I grew up eating my mom’s food—she’s a really great cook—and I’ve always been exposed to an array of flavors and textures. I've been super enthusiastic about food my whole life, but I think the bug for cooking and wanting to really understand more about it really hit me when I got to college, just from the standpoint of funding my own food adventures, as opposed to having to go out to eat. So I just started perusing PBS and a bunch of magazines like Cook’s Illustrated, making my way through a bunch of media research, hanging out with folks in the food industry and learning how to cook.

Maybe four or five years ago, I didn’t know all that much about fermentation, though I knew how to brew beer and make simple things like kimchi and vinegar. I would say my enthusiasm for the more in-depth stuff all started with my obsession with fish sauce and doing as many things with it as possible. I think one of the coolest things I made was fish sauce–cured bacon. I’d basically bought a bunch of fish sauce to experiment with, and at that point it only made sense to learn how to make it from scratch. Because of my engineering background—and with the rise of modernist cuisine, molecular gastronomy, and all of that, which leverages science equipment to make food—I was able to figure out these machines and processes, tinker in my kitchen at home, and help people understand them more.

How is koji made and used to create ingredients like miso?

To make koji, you basically cook the rice in a way so that it’s slightly undercooked, to create a situation so that the mold can grow well and has access to air. You’re gelatinizing the starch to make it easier for the mold to eat: If it’s not cooked enough, the mold can’t infiltrate the grain to grow. On the other side of things, you don’t want the rice too mushy or overly wet because it’ll just become this mass with no air circulation. You have to strike a balance, then you have to put an incubator that's slightly warmer than normal conditions—typically around 80 Fahrenheit/30 Celsius is a good number to hit—along with high humidity.

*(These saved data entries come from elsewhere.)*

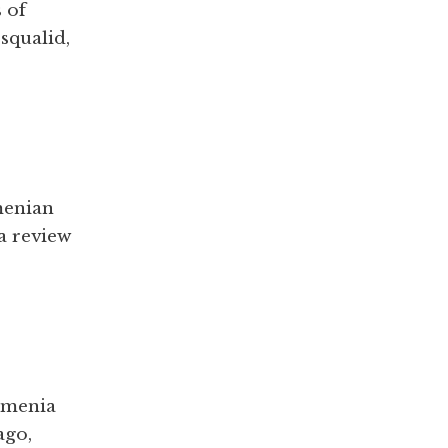
 of
 squalid,
menian
 a review
Armenia
ago,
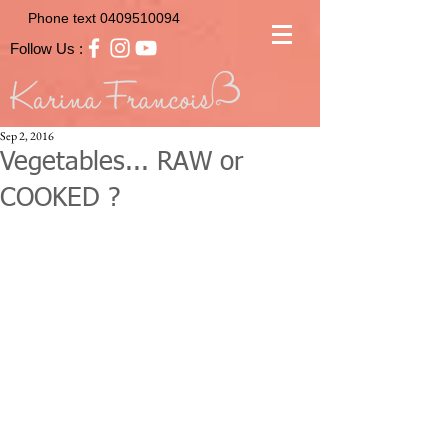
Phone text
0409510094
Follow Us :
Sep 2, 2016
Vegetables... RAW or
COOKED ?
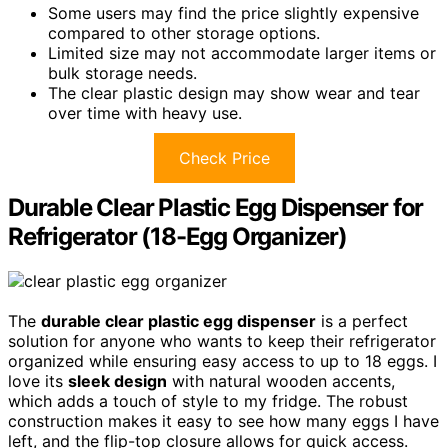
Some users may find the price slightly expensive
compared to other storage options.
Limited size may not accommodate larger items or
bulk storage needs.
The clear plastic design may show wear and tear
over time with heavy use.
Check Price
Durable Clear Plastic Egg Dispenser for
Refrigerator (18-Egg Organizer)
The
durable clear plastic egg dispenser
is a perfect
solution for anyone who wants to keep their refrigerator
organized while ensuring easy access to up to 18 eggs. I
love its
sleek design
with natural wooden accents,
which adds a touch of style to my fridge. The robust
construction makes it easy to see how many eggs I have
left, and the flip-top closure allows for quick access.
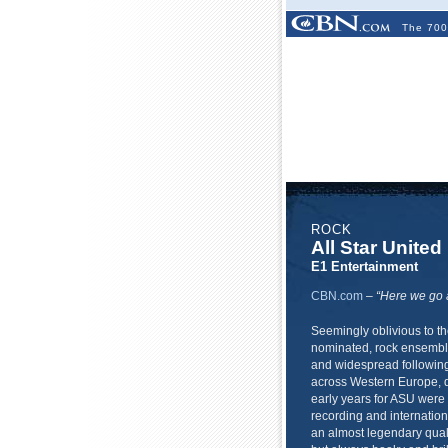
The 700
ROCK
All Star United
E1 Entertainment
CBN.com
–
“Here we go a
Seemingly oblivious to t
nominated, rock ensemble
and widespread following
across Western Europe, do
early years for ASU were 
recording and internatio
an almost legendary qual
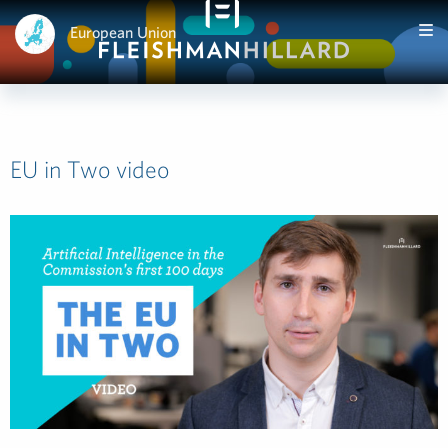
European Union
EU in Two video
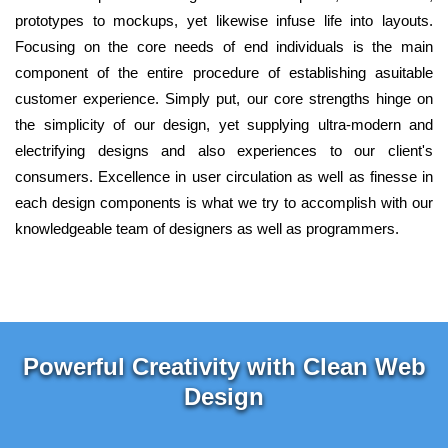
prototypes to mockups, yet likewise infuse life into layouts.
Focusing on the core needs of end individuals is the main
component of the entire procedure of establishing asuitable
customer experience. Simply put, our core strengths hinge on
the simplicity of our design, yet supplying ultra-modern and
electrifying designs and also experiences to our client's
consumers. Excellence in user circulation as well as finesse in
each design components is what we try to accomplish with our
knowledgeable team of designers as well as programmers.
Powerful Creativity with Clean Web
Design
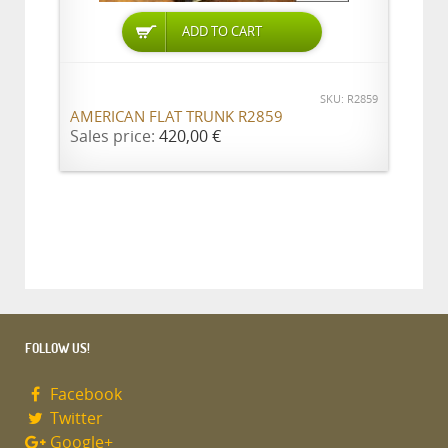
ADD TO CART
SKU: R2859
AMERICAN FLAT TRUNK R2859
Sales price:
420,00 €
FOLLOW US!
Facebook
Twitter
Google+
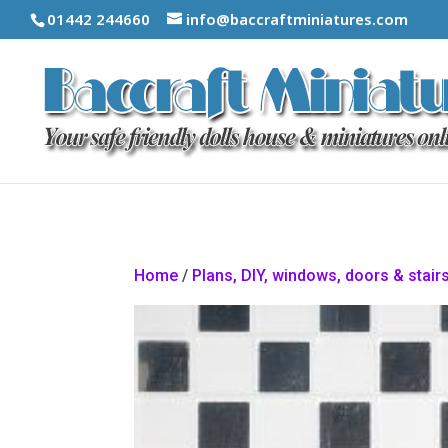
01442 244660
info@baccraftminiatures.com
Home
/
Plans, DIY, windows, doors & stair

The key to growing koji is that it creates enzymes that allow you to break starches down into sugars, which feed the fermentation process. There are two sides to that: one is making alcohol, and the other side is using these enzymes to break more complex nutritional building blocks into simple ones—that makes them easier for us to digest, but also breaks proteins down into amino acids, which creates the umami in things like miso, soy sauce, and a lot of other ingredients. Basically, to make miso you take the koji starch substrate, you add a protein mash to it (that’s typically soybeans), and you add salt to it. Depending on when you prefer to enjoy your miso and what side of the flavor profile you want to drive, the rest comes down to the duration and the salt level.

What are some of the ways you’ve experimented with koji and miso?

The flavors are driven primarily by the core ingredients. So if you use rice for your koji, or if you use barley, that variation lends to a really different flavor profile. Then if you’re using soybeans as the base for your miso, which is the traditional way, or if you choose to swap it out with something like chickpeas, or some other bean or nut, those will yield a completely different range of flavors. One of the things that I kind of messed around with in the beginning was just swapping out soybeans for another type of protein altogether. For one miso variant, I used a fresh cheese on the side of ricotta, which after a couple of months had aged cheese flavors on the order of some combination of a parmesan, romano, or blue cheese. It all comes down to just understanding the basic components, what they are, and how they function, then doing whatever it is that you want by playing with those variables.